● **YOUR INSTRUCTIONS**
With "pixels" as the search word, show every line of the material that has it.

[EXERCISE DATA — start]

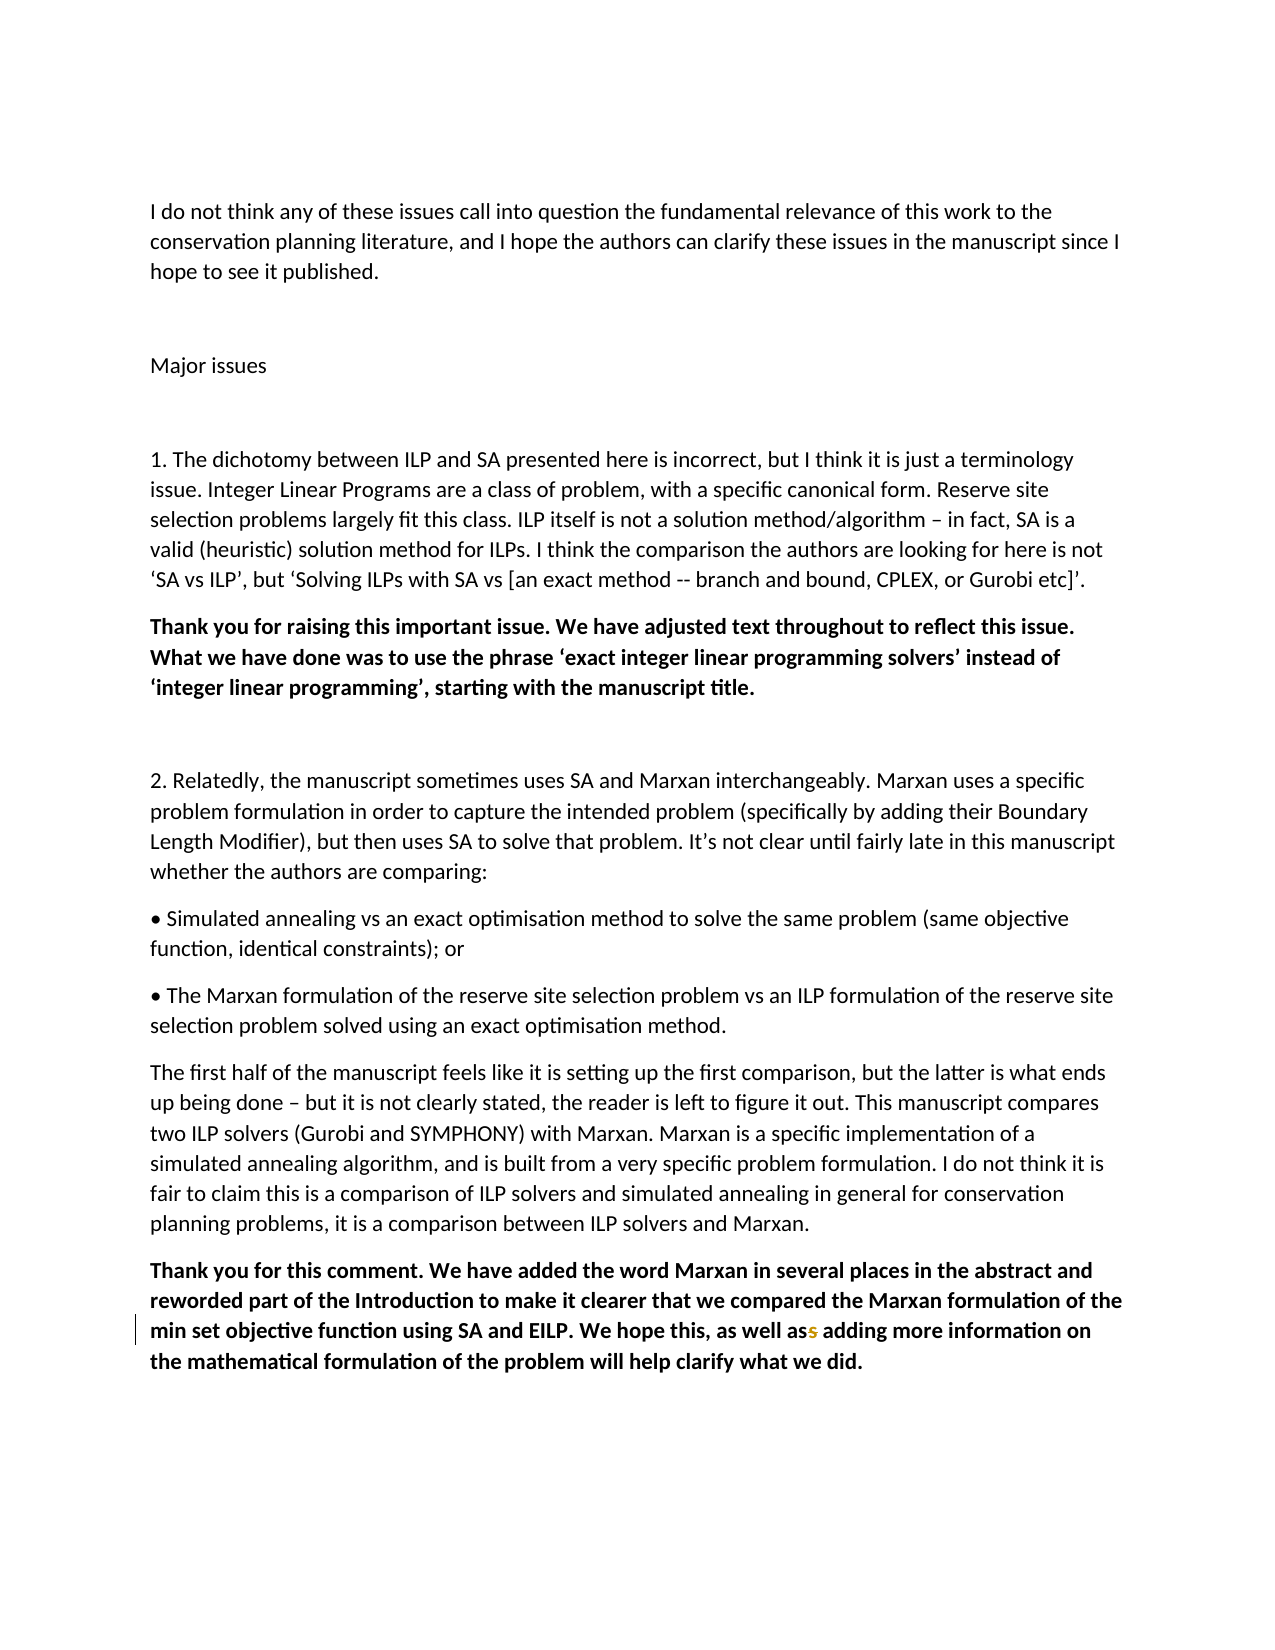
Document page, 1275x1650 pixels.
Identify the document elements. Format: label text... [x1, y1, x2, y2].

text Thank you for this comment. We have added the word Marxan in several places in the abstract and reworded part of the Introduction to make it clearer that we compared the Marxan formulation of the min set objective function using SA and EILP. We hope this, as well as adding more information on the mathematical formulation of the problem will help clarify what we did. [150, 1256, 1125, 1375]
text 2. Relatedly, the manuscript sometimes uses SA and Marxan interchangeably. Marxan uses a specific problem formulation in order to capture the intended problem (specifically by adding their Boundary Length Modifier), but then uses SA to solve that problem. It’s not clear until fairly late in this manuscript whether the authors are comparing: [150, 767, 1125, 885]
text Thank you for raising this important issue. We have adjusted text throughout to reflect this issue. What we have done was to use the phrase ‘exact integer linear programming solvers’ instead of ‘integer linear programming’, starting with the manuscript title. [150, 612, 1125, 701]
text Major issues [150, 351, 1125, 379]
text • The Marxan formulation of the reserve site selection problem vs an ILP formulation of the reserve site selection problem solved using an exact optimisation method. [150, 981, 1125, 1039]
text 1. The dichotomy between ILP and SA presented here is incorrect, but I think it is just a terminology issue. Integer Linear Programs are a class of problem, with a specific canonical form. Reserve site selection problems largely fit this class. ILP itself is not a solution method/algorithm – in fact, SA is a valid (heuristic) solution method for ILPs. I think the comparison the authors are looking for here is not ‘SA vs ILP’, but ‘Solving ILPs with SA vs [an exact method -- branch and bound, CPLEX, or Gurobi etc]’. [150, 445, 1125, 594]
text The first half of the manuscript feels like it is setting up the first comparison, but the latter is what ends up being done – but it is not clearly stated, the reader is left to figure it out. This manuscript compares two ILP solvers (Gurobi and SYMPHONY) with Marxan. Marxan is a specific implementation of a simulated annealing algorithm, and is built from a very specific problem formulation. I do not think it is fair to claim this is a comparison of ILP solvers and simulated annealing in general for conservation planning problems, it is a comparison between ILP solvers and Marxan. [150, 1058, 1125, 1237]
text • Simulated annealing vs an exact optimisation method to solve the same problem (same objective function, identical constraints); or [150, 904, 1125, 962]
text I do not think any of these issues call into question the fundamental relevance of this work to the conservation planning literature, and I hope the authors can clarify these issues in the manuscript since I hope to see it published. [150, 197, 1125, 285]
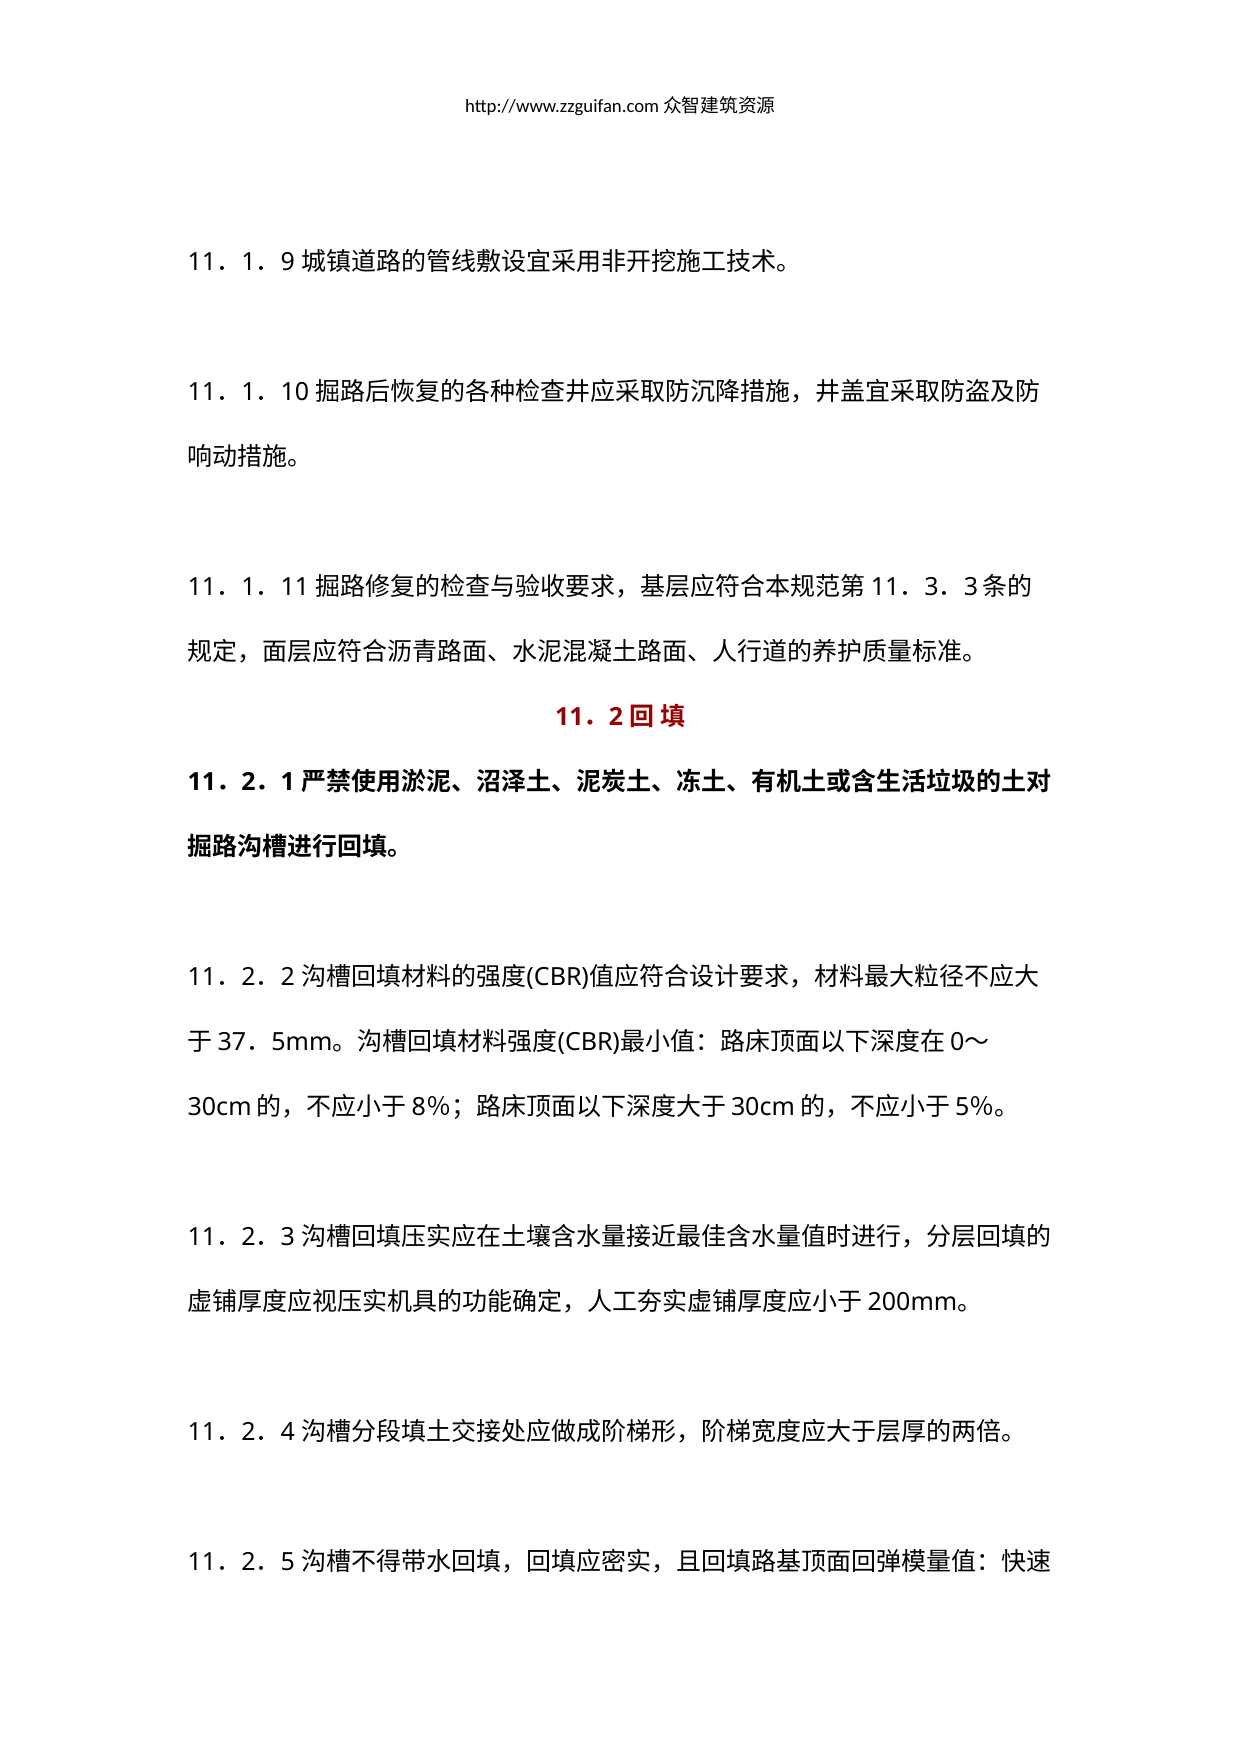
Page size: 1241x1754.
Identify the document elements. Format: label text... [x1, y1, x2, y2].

text 11．2 回 填 [187, 682, 1053, 747]
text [187, 162, 1053, 682]
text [187, 747, 1053, 1592]
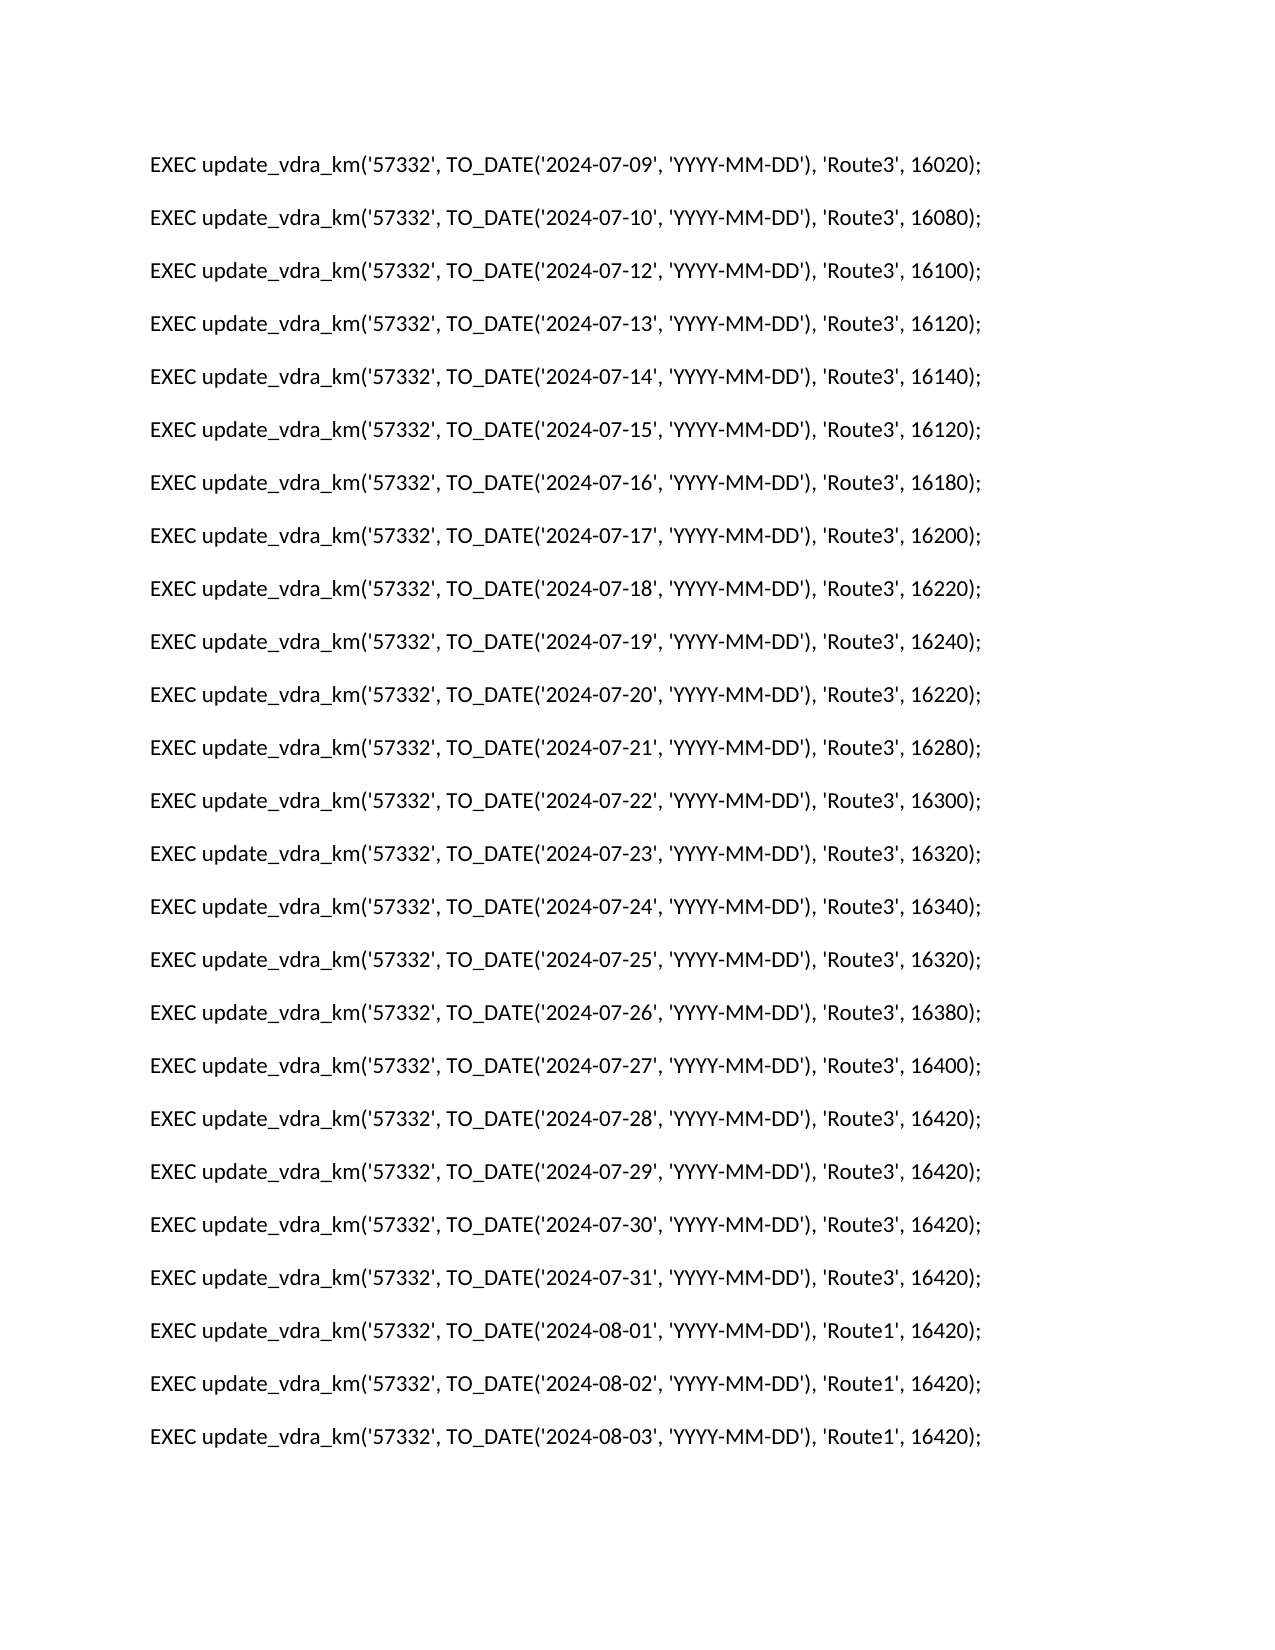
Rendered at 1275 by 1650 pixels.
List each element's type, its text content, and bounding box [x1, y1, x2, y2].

text EXEC update_vdra_km('57332', TO_DATE('2024-07-12', 'YYYY-MM-DD'), 'Route3', 16100); [150, 256, 1125, 284]
text EXEC update_vdra_km('57332', TO_DATE('2024-07-09', 'YYYY-MM-DD'), 'Route3', 16020); [150, 150, 1125, 178]
text EXEC update_vdra_km('57332', TO_DATE('2024-07-23', 'YYYY-MM-DD'), 'Route3', 16320); [150, 839, 1125, 867]
text EXEC update_vdra_km('57332', TO_DATE('2024-07-24', 'YYYY-MM-DD'), 'Route3', 16340); [150, 892, 1125, 920]
text EXEC update_vdra_km('57332', TO_DATE('2024-08-01', 'YYYY-MM-DD'), 'Route1', 16420); [150, 1316, 1125, 1344]
text EXEC update_vdra_km('57332', TO_DATE('2024-07-16', 'YYYY-MM-DD'), 'Route3', 16180); [150, 468, 1125, 496]
text EXEC update_vdra_km('57332', TO_DATE('2024-07-19', 'YYYY-MM-DD'), 'Route3', 16240); [150, 627, 1125, 655]
text EXEC update_vdra_km('57332', TO_DATE('2024-08-03', 'YYYY-MM-DD'), 'Route1', 16420); [150, 1422, 1125, 1451]
text EXEC update_vdra_km('57332', TO_DATE('2024-07-26', 'YYYY-MM-DD'), 'Route3', 16380); [150, 998, 1125, 1026]
text EXEC update_vdra_km('57332', TO_DATE('2024-07-28', 'YYYY-MM-DD'), 'Route3', 16420); [150, 1104, 1125, 1132]
text EXEC update_vdra_km('57332', TO_DATE('2024-07-20', 'YYYY-MM-DD'), 'Route3', 16220); [150, 680, 1125, 708]
text EXEC update_vdra_km('57332', TO_DATE('2024-07-31', 'YYYY-MM-DD'), 'Route3', 16420); [150, 1263, 1125, 1291]
text EXEC update_vdra_km('57332', TO_DATE('2024-07-25', 'YYYY-MM-DD'), 'Route3', 16320); [150, 945, 1125, 973]
text EXEC update_vdra_km('57332', TO_DATE('2024-07-15', 'YYYY-MM-DD'), 'Route3', 16120); [150, 415, 1125, 443]
text EXEC update_vdra_km('57332', TO_DATE('2024-07-17', 'YYYY-MM-DD'), 'Route3', 16200); [150, 521, 1125, 549]
text EXEC update_vdra_km('57332', TO_DATE('2024-07-30', 'YYYY-MM-DD'), 'Route3', 16420); [150, 1210, 1125, 1238]
text EXEC update_vdra_km('57332', TO_DATE('2024-07-29', 'YYYY-MM-DD'), 'Route3', 16420); [150, 1157, 1125, 1185]
text EXEC update_vdra_km('57332', TO_DATE('2024-07-10', 'YYYY-MM-DD'), 'Route3', 16080); [150, 203, 1125, 231]
text EXEC update_vdra_km('57332', TO_DATE('2024-08-02', 'YYYY-MM-DD'), 'Route1', 16420); [150, 1369, 1125, 1397]
text EXEC update_vdra_km('57332', TO_DATE('2024-07-18', 'YYYY-MM-DD'), 'Route3', 16220); [150, 574, 1125, 602]
text EXEC update_vdra_km('57332', TO_DATE('2024-07-13', 'YYYY-MM-DD'), 'Route3', 16120); [150, 309, 1125, 337]
text EXEC update_vdra_km('57332', TO_DATE('2024-07-14', 'YYYY-MM-DD'), 'Route3', 16140); [150, 362, 1125, 390]
text EXEC update_vdra_km('57332', TO_DATE('2024-07-21', 'YYYY-MM-DD'), 'Route3', 16280); [150, 733, 1125, 761]
text EXEC update_vdra_km('57332', TO_DATE('2024-07-22', 'YYYY-MM-DD'), 'Route3', 16300); [150, 786, 1125, 814]
text EXEC update_vdra_km('57332', TO_DATE('2024-07-27', 'YYYY-MM-DD'), 'Route3', 16400); [150, 1051, 1125, 1079]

[EXERCISE DATA — finish]

● **COMPLETED TASK**
Document page, 1275x1650 pixels.
Rendered at 1275 by 1650 pixels.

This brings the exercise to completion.